#### Data under study ####
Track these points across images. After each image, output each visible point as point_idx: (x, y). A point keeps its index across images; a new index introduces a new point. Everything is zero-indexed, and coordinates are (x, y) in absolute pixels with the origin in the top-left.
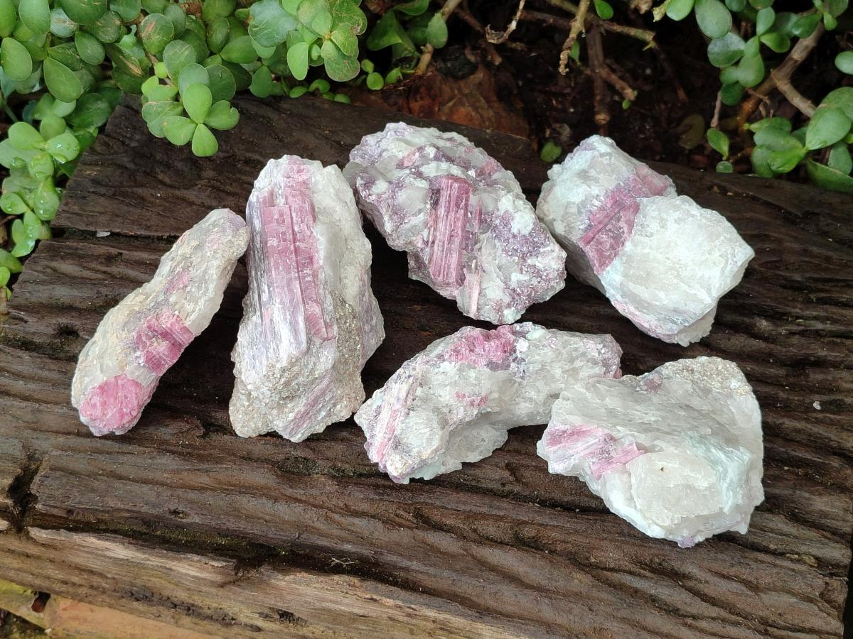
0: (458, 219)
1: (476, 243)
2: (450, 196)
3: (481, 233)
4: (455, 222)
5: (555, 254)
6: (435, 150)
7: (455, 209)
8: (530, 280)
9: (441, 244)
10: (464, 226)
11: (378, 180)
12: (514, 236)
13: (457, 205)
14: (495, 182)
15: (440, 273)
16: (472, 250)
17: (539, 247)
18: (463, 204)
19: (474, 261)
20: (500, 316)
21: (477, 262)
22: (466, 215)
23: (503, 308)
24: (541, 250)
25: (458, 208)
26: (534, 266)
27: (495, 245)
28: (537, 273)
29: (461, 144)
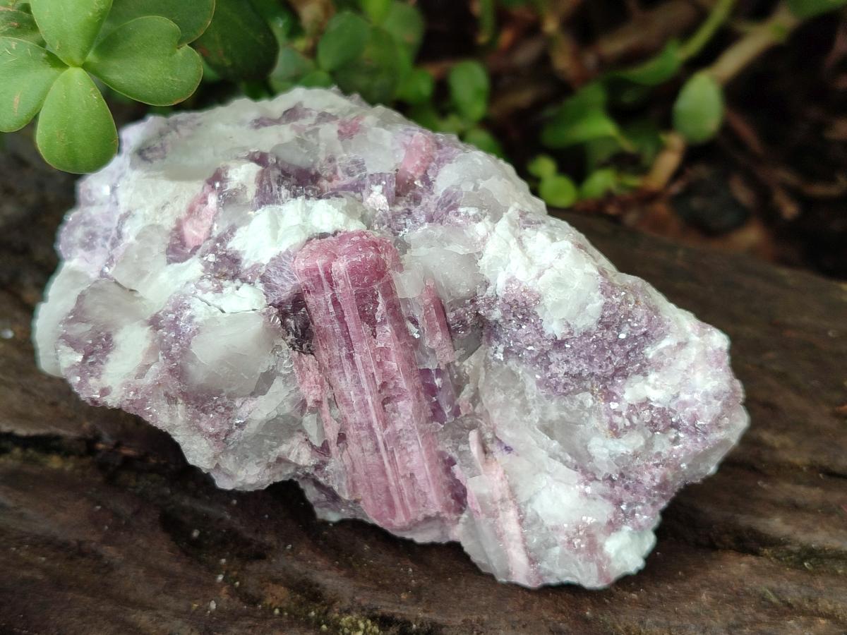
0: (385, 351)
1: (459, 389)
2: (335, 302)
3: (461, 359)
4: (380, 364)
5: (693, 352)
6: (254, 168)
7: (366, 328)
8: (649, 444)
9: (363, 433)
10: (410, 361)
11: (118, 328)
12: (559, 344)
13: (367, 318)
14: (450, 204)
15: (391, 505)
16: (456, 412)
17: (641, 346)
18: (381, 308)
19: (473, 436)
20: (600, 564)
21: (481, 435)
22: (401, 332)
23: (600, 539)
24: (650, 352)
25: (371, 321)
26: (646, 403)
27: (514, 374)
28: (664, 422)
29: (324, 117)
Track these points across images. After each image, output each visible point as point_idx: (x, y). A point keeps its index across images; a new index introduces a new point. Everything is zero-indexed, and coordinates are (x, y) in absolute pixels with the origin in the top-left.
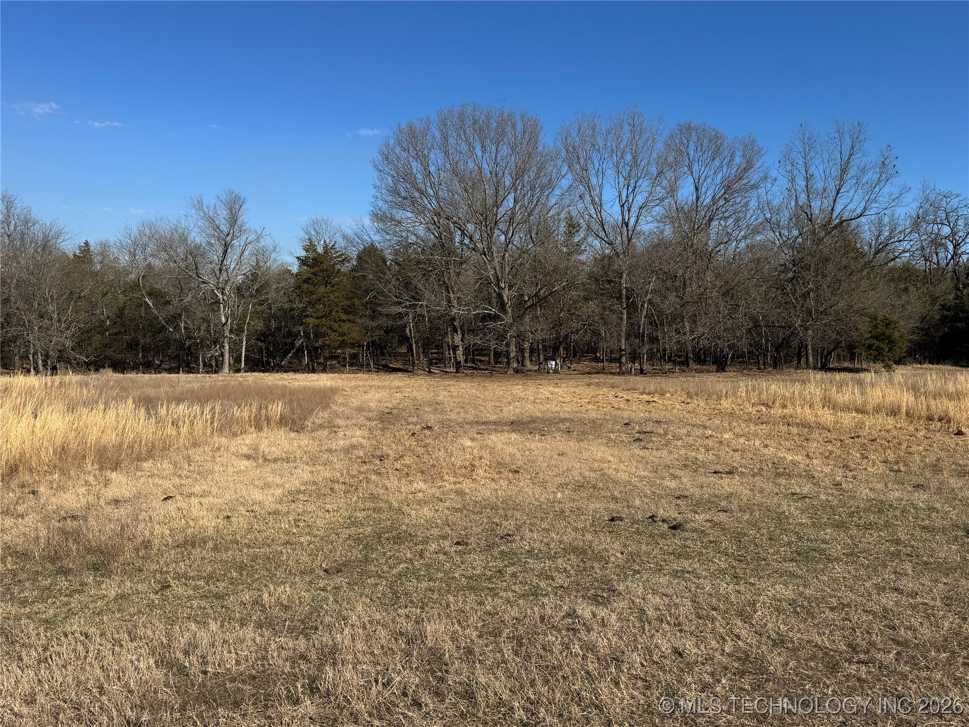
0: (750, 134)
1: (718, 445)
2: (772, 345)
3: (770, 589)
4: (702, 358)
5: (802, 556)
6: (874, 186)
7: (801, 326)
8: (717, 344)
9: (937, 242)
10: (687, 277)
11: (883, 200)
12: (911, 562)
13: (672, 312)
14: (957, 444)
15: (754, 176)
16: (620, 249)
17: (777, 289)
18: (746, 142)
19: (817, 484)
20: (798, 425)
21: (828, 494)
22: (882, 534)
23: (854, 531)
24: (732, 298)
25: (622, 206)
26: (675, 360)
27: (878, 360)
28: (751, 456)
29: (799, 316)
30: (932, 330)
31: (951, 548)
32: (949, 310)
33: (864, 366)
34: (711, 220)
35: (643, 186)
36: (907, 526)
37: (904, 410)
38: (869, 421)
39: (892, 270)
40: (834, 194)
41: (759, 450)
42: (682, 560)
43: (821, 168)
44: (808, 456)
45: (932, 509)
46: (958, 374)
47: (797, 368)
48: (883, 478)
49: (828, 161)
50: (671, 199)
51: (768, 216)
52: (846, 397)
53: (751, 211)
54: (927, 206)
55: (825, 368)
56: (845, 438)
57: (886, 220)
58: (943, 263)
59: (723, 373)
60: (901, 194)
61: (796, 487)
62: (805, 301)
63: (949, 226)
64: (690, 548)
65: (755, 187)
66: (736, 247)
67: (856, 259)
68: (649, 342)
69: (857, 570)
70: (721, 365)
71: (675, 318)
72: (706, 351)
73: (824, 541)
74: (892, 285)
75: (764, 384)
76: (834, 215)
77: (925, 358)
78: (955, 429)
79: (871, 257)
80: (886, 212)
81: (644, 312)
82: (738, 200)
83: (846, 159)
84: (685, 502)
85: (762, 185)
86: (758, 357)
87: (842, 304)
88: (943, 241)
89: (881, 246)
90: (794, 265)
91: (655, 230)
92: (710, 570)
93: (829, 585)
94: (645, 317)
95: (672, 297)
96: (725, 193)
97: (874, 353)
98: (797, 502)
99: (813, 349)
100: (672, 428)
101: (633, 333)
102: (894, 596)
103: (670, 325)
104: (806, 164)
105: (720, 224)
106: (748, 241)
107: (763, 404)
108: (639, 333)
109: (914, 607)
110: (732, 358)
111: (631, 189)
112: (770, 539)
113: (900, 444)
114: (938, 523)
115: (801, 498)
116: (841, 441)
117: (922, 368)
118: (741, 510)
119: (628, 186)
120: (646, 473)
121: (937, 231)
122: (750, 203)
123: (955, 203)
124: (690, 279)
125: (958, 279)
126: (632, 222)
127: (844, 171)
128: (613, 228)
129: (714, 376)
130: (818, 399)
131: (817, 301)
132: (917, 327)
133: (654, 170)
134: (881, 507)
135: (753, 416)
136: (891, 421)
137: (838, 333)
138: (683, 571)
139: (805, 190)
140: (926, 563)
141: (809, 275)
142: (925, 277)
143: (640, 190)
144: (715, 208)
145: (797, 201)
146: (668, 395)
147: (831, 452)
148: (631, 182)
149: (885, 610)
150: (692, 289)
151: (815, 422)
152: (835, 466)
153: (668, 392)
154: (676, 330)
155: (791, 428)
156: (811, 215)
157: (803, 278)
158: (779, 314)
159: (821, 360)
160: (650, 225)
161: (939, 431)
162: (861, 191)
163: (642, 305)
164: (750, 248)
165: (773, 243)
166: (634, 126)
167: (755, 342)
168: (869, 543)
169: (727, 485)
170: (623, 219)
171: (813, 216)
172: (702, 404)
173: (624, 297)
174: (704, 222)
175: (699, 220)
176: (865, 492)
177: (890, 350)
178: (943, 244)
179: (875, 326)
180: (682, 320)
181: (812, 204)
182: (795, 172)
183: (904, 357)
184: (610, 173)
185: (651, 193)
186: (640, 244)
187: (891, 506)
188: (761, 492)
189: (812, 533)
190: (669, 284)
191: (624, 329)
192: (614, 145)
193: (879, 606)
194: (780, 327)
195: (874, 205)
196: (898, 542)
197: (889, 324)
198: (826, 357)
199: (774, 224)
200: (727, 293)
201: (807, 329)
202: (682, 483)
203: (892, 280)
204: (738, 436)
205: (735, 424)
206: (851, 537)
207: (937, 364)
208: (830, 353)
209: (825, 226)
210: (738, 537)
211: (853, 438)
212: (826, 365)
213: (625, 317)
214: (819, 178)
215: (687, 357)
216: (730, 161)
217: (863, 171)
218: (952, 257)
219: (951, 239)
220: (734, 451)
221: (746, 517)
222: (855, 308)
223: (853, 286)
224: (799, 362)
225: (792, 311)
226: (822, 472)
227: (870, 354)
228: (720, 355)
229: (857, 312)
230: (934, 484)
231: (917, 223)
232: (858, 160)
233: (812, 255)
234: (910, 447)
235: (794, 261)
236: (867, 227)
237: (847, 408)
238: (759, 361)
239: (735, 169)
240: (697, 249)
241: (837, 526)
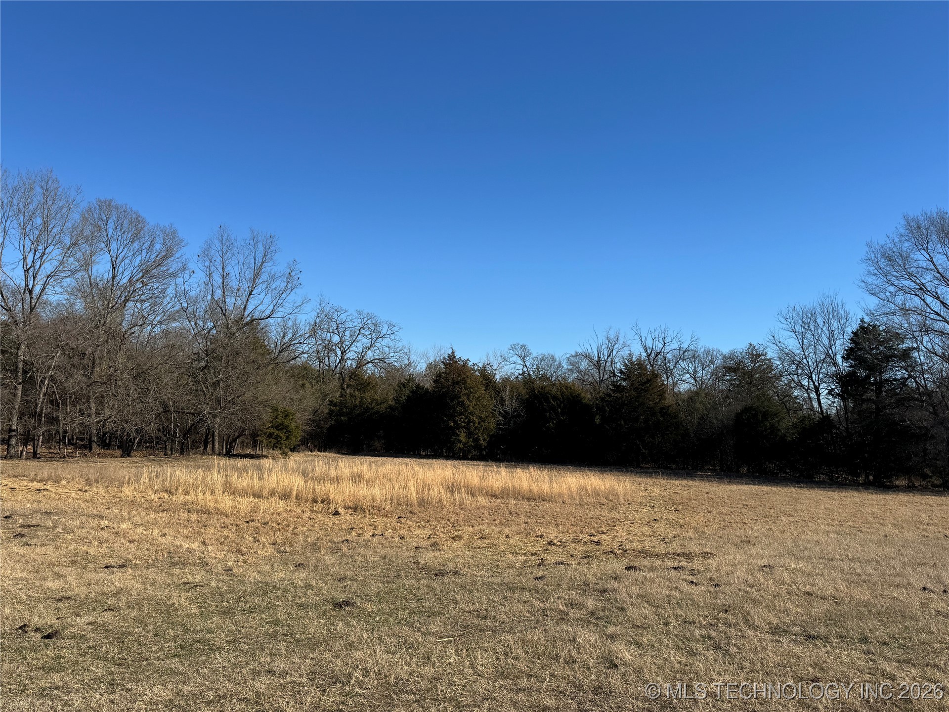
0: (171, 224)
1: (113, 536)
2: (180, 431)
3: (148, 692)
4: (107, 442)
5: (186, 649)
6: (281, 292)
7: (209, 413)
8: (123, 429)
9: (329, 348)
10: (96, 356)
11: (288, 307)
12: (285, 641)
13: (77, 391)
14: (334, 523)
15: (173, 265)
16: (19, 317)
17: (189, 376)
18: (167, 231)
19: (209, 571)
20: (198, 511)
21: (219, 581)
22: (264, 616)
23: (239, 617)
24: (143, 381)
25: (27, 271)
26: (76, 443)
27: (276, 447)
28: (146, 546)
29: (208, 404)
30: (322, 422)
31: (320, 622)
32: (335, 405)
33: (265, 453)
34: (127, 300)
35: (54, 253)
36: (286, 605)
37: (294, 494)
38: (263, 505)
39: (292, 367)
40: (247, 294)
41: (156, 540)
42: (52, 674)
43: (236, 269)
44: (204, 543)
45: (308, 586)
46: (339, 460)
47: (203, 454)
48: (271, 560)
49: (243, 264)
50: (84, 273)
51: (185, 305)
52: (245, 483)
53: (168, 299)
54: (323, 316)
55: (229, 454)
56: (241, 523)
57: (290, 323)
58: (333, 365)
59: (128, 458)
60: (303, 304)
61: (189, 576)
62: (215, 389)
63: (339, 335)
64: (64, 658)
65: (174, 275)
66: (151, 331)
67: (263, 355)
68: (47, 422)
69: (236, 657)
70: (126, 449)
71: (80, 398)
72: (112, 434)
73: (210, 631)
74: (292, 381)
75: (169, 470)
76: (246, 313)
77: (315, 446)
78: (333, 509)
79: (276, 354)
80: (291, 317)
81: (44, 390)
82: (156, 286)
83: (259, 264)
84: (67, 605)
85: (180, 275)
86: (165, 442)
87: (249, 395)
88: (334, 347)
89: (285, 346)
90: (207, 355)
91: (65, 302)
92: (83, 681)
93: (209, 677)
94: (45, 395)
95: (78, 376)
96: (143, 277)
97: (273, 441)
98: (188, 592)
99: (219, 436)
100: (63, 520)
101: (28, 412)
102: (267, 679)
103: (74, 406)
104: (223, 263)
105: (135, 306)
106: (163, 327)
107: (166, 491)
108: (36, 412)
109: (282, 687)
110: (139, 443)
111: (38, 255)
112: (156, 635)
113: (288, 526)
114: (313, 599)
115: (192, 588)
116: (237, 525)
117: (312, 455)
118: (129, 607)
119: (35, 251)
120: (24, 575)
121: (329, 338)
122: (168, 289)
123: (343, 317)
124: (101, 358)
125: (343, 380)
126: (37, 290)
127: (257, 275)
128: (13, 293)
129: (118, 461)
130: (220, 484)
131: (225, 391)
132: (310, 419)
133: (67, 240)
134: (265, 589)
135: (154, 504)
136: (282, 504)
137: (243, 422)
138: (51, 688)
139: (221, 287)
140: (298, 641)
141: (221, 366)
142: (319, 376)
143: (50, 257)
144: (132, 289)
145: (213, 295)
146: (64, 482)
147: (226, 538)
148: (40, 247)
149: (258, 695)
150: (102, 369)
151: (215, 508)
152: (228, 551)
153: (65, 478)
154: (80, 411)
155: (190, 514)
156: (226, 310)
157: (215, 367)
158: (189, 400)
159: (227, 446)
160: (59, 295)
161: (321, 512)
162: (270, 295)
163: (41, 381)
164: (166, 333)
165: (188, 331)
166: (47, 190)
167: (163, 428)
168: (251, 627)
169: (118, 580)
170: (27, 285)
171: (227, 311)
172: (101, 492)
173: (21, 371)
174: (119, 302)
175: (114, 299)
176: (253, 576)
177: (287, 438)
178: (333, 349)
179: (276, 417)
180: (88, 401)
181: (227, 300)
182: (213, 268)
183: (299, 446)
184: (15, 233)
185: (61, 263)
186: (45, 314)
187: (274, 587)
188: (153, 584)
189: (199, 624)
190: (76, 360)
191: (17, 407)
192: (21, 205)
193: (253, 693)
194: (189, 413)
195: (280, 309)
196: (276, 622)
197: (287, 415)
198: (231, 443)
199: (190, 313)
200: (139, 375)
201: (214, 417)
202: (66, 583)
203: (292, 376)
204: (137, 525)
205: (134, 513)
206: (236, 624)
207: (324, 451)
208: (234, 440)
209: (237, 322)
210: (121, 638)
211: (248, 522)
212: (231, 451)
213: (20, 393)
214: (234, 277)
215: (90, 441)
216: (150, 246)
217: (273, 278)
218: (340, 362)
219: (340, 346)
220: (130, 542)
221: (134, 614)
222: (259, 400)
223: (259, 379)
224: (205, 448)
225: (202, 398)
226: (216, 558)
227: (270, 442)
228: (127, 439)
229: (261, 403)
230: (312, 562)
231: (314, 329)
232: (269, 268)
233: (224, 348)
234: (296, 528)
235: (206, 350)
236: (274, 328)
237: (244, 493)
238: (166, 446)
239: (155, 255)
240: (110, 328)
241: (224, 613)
####
▸ **Problem requirements**:
Reproduce the rows from the beginning through the line containing "29: (324, 117)", substituting "upper-left" for "top-left" and keeping everything else unchanged. Omit the pictures from the output.

▸ **Exercise output**:
Track these points across images. After each image, output each visible point as point_idx: (x, y). A point keeps its index across images; a new index introduces a new point. Everything is zero-indexed, and coordinates are (x, y) in absolute pixels with the origin in the upper-left.
0: (458, 219)
1: (476, 243)
2: (450, 196)
3: (481, 233)
4: (455, 222)
5: (555, 254)
6: (435, 150)
7: (455, 209)
8: (530, 280)
9: (441, 244)
10: (464, 226)
11: (378, 180)
12: (514, 236)
13: (457, 205)
14: (495, 182)
15: (440, 273)
16: (472, 250)
17: (539, 247)
18: (463, 204)
19: (474, 261)
20: (500, 316)
21: (477, 262)
22: (466, 215)
23: (503, 308)
24: (541, 250)
25: (458, 208)
26: (534, 266)
27: (495, 245)
28: (537, 273)
29: (461, 144)
0: (385, 351)
1: (459, 389)
2: (335, 302)
3: (461, 359)
4: (380, 364)
5: (693, 352)
6: (254, 168)
7: (366, 328)
8: (649, 444)
9: (363, 433)
10: (410, 361)
11: (118, 328)
12: (559, 344)
13: (367, 318)
14: (450, 204)
15: (391, 505)
16: (456, 412)
17: (641, 346)
18: (381, 308)
19: (473, 436)
20: (600, 564)
21: (481, 435)
22: (401, 332)
23: (600, 539)
24: (650, 352)
25: (371, 321)
26: (646, 403)
27: (514, 374)
28: (664, 422)
29: (324, 117)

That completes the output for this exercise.